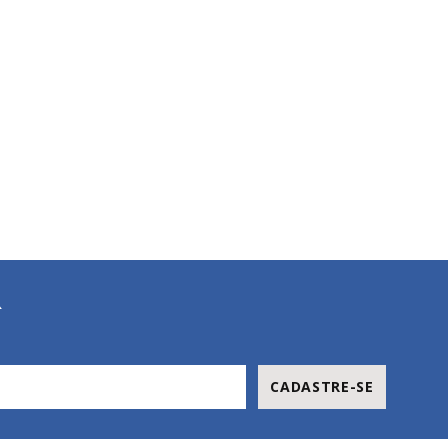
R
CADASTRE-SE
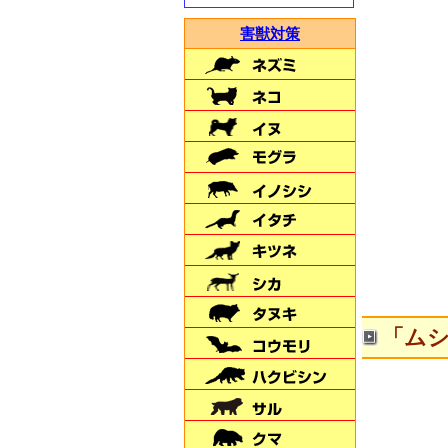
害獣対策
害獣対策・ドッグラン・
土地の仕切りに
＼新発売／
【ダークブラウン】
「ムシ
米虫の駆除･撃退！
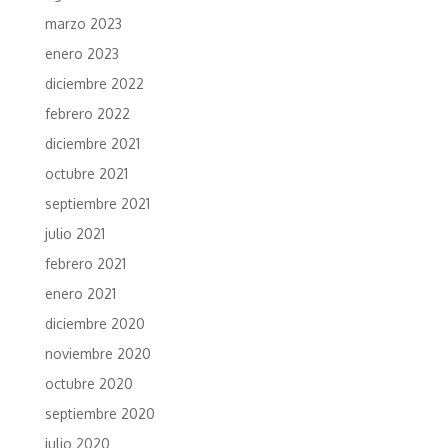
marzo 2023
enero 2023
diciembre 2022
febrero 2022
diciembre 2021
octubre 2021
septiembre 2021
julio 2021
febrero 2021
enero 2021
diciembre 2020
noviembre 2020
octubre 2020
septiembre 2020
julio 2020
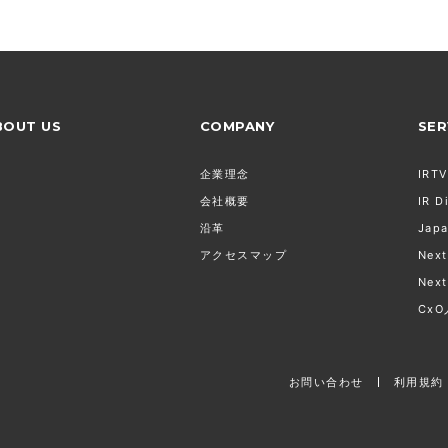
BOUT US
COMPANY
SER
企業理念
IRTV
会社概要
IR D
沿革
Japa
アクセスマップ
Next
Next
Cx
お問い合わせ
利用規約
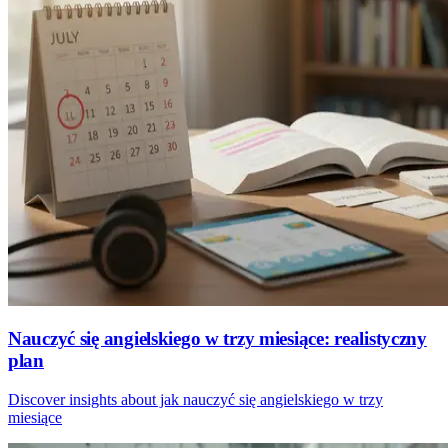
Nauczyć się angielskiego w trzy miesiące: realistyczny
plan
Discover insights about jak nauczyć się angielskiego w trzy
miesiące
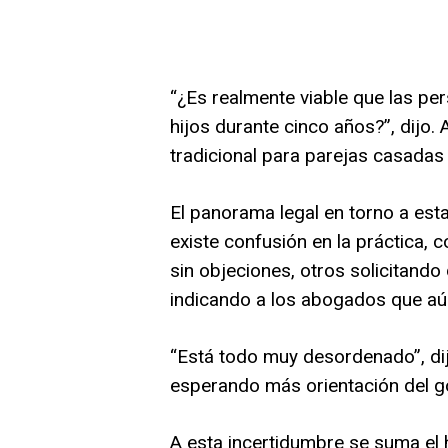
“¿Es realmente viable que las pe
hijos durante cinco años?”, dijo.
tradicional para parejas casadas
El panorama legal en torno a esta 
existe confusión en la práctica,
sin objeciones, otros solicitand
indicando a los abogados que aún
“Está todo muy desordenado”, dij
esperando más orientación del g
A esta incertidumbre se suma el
__________
* ACTIVITY *
Filter the lines above so that only those with the string "diciembre" remain, then copy them.

* RESPONSE TO THIS EXERCISE *
diciembre 2022
diciembre 2021
diciembre 2020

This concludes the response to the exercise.